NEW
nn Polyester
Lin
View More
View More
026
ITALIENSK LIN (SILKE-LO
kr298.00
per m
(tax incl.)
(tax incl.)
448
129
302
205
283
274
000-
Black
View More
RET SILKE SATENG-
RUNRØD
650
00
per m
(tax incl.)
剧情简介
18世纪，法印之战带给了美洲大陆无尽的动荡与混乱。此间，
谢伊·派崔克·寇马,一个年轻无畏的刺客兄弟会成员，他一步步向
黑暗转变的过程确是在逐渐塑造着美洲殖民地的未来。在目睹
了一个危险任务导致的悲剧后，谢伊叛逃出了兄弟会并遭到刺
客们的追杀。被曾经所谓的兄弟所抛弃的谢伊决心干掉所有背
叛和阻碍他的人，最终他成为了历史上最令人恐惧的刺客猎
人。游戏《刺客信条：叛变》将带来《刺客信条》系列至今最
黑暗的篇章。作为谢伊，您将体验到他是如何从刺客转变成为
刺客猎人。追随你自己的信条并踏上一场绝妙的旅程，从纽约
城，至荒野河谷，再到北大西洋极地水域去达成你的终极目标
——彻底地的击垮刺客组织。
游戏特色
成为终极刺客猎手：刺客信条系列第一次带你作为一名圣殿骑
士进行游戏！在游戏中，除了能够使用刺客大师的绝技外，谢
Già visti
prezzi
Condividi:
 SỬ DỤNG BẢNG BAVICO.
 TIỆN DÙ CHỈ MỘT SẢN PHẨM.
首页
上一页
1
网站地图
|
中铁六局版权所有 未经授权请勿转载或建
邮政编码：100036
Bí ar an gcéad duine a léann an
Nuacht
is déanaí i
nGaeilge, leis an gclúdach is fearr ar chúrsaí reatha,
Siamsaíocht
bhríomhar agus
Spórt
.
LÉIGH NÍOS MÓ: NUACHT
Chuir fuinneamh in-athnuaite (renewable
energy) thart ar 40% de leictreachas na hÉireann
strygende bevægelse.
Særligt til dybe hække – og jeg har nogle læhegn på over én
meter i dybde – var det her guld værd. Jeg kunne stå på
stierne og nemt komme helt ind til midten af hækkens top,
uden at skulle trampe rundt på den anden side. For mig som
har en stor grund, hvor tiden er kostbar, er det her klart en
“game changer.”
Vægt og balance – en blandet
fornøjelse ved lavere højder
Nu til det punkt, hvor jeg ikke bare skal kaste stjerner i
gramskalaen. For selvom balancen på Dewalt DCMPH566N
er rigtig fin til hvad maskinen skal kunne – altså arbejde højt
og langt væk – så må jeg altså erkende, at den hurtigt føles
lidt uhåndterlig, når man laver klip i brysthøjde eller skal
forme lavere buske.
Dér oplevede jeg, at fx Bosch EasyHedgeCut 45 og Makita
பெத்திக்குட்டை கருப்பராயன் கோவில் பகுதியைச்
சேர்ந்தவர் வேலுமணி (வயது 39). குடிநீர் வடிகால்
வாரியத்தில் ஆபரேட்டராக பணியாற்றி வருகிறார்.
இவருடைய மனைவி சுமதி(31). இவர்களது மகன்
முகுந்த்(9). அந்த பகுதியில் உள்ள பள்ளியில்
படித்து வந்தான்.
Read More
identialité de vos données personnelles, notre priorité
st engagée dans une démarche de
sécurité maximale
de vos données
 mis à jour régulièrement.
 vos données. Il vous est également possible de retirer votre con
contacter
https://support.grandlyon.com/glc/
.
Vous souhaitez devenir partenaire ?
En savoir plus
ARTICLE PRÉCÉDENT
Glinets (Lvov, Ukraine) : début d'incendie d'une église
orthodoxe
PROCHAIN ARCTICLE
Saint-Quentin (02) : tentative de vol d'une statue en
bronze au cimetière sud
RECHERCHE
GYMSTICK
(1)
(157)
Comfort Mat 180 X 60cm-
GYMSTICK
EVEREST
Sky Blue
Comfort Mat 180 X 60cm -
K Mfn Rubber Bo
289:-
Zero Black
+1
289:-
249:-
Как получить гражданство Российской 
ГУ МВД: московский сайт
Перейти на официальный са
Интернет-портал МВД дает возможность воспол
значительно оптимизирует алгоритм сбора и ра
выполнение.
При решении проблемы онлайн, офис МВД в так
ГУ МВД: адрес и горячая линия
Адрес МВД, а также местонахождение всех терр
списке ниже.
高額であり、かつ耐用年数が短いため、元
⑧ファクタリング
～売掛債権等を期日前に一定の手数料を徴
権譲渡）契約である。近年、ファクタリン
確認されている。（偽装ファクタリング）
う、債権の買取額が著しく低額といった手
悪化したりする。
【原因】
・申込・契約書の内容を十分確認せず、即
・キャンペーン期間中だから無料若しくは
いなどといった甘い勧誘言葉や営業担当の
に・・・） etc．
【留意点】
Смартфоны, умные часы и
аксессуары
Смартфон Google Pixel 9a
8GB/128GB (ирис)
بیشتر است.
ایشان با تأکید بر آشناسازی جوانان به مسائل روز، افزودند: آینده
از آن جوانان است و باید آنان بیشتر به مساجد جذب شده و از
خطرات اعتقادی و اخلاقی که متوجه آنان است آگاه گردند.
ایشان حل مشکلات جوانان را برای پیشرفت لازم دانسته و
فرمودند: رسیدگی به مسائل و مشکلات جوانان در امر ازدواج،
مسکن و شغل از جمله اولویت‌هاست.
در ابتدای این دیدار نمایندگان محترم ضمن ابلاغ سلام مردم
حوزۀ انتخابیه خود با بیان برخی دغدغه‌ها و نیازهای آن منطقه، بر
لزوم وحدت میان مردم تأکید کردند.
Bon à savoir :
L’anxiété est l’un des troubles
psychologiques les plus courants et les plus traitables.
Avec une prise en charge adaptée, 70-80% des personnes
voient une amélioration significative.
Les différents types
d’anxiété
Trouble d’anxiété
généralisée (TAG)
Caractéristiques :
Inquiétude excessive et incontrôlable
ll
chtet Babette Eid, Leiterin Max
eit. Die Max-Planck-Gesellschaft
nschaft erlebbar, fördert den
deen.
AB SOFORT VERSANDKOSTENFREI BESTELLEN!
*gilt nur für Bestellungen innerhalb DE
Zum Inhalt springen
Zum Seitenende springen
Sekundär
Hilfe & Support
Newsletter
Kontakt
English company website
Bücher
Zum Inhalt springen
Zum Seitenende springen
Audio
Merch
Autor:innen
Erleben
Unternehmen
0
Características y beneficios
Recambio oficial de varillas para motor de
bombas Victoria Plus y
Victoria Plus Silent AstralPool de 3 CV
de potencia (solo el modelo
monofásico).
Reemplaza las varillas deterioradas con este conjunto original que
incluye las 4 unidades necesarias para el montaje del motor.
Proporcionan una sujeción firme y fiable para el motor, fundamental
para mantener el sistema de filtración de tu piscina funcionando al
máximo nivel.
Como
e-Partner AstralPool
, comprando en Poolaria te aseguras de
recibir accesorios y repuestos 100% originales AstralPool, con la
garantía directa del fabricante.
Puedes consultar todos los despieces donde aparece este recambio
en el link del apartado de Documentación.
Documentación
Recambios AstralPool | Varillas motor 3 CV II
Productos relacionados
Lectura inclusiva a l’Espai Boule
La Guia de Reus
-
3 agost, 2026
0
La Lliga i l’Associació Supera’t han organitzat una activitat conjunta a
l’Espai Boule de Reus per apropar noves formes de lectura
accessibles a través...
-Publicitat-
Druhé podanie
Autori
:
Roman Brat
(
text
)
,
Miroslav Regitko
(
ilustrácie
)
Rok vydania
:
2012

**What to produce:** How many lines of the material above have the word "Boule" in them? Give only that number.

**Written answer:** 2